小島とCTOの笠井淳吾は、それぞれ米コーネル大学、ワシントン大学でコンピュータサイエンスの博士号を取得するなど、世界の最前線でAI研究に従事してきた経歴をもつ。米国の大学進学時に知り合ったふたりは、欧米で巻き起こるLLMの開発競争へスパコン「富岳」を使うことで日本も対抗できるのではと考え、22年10月に開発プロジェクト「Fugaku-LLM」を始動させた。

官民学の協働によって成果を得たものの、「グローバルな研究開発ではよりスピーディさが求められる」と考え、Kotoba Technologiesを23年7月に創業。同社には、富岳や「TSUBAME」を用いて開発に取り組んできたスパコンの専門家、AI分野のトップ国際会議でベストペーパー賞を受賞したメンバーなど、一線級の人材が揃っている。

日本発で国際的な研究開発力をもちながら、事業化に向けたロードマップも抜け目ない。「昨年と一昨年は、ほとんどの時間をR&Dに費やしましたが、25年からは自社技術の普及に向けて動いていきます」と笠井は話す。

同時通訳技術はすでに一部のテックカンファレンスや政府関連のイベントで活用が進むほか、25年初めには同技術を搭載したスマホで利用可能なアプリケーションをローンチ予定。さらに将来狙うのは、同時通訳のビッグマーケットだ。日本語と英語のみならず、中国語やベトナム語など、マルチリンガルな通訳を可能にすることで、国を越えた企業の電話対応や観光産業での活用など、世界に広がるユースケースを想定している。
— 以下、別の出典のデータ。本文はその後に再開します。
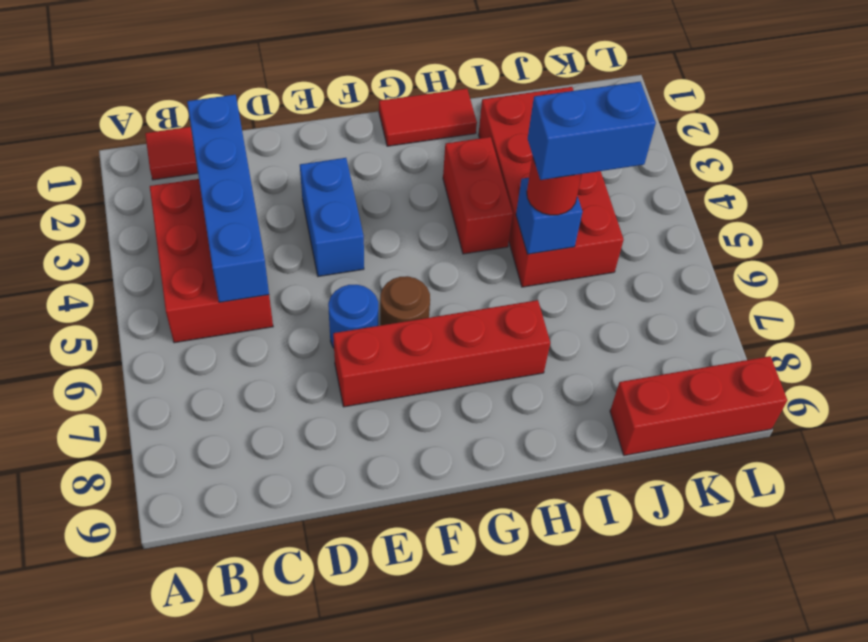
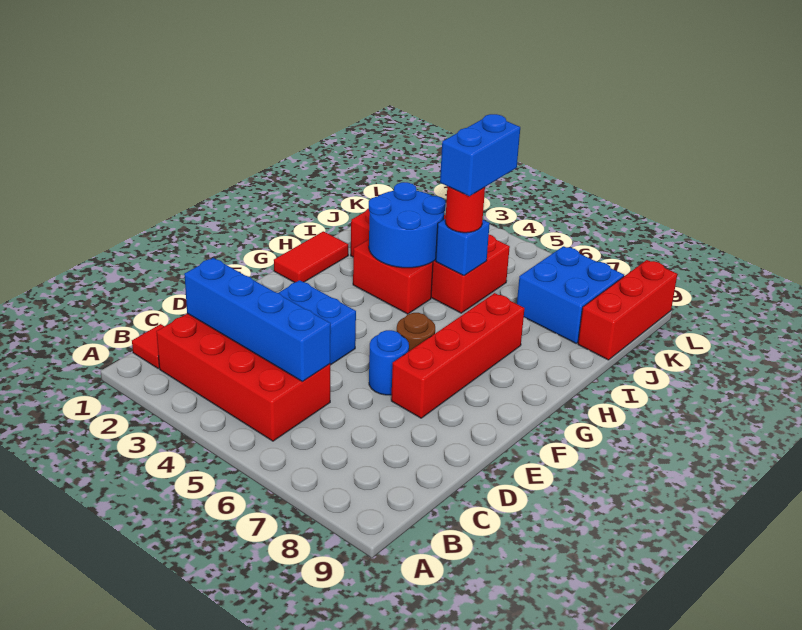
red brick B3:C5 level 1 -> red brick B2:C5 level 1
none -> blue round brick H3:I4 level 2
none -> blue brick J7:K8 level 1

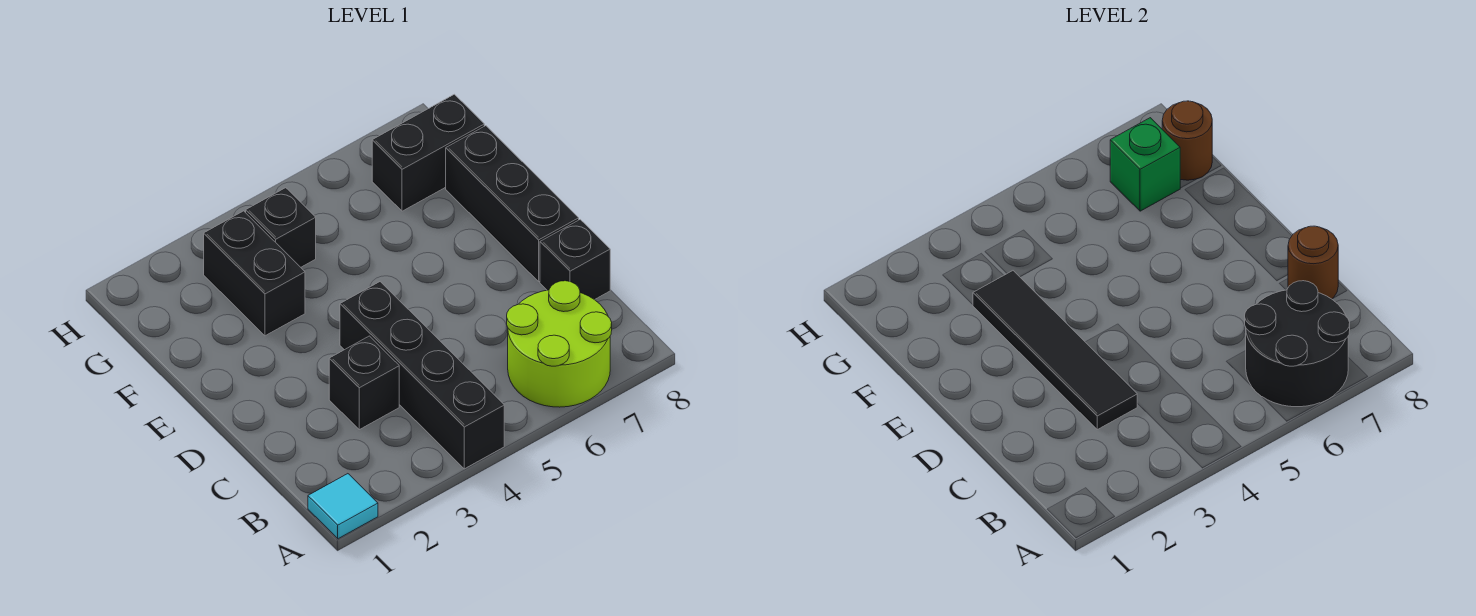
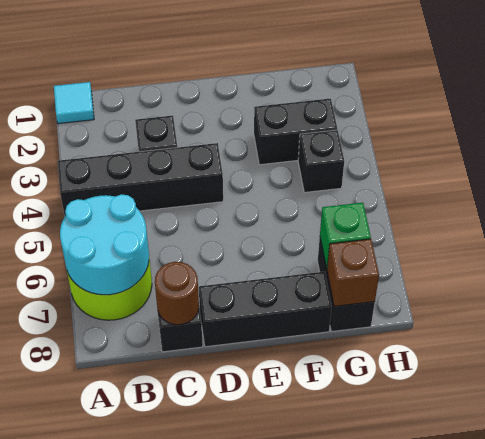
black round brick A6:B7 level 2 -> cyan round brick A6:B7 level 2
black tile C3:F3 level 2 -> none
brown round brick G8 level 2 -> brown brick G8 level 2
「私たちが技術を開発することで、いかに言語の壁を壊せるか。壁が崩れた瞬間に、社会へどれだけのインパクトを起こせるか。それを見るのが楽しみですね」(小島)


小島熙之◎コーネル大学でコンピュータサイエンスの博士号を取得。AIトップカンファレンス「EMNLP 2022」で最優秀論文賞を受賞。官学民プロジェクト「Fugaku-LLM」の共同創設者。23年7月Kotoba Technologiesを共同創業。

笠井淳吾◎ワシントン大学でコンピュータサイエンスの博士号とIBMの博士号を取得、豊田工業大学シカゴ校(TTIC)の助教授。自然言語処理の国際会 議「NAACL2022」で最優秀論文賞を受賞。23年7月にKotoba Technologies共同創業。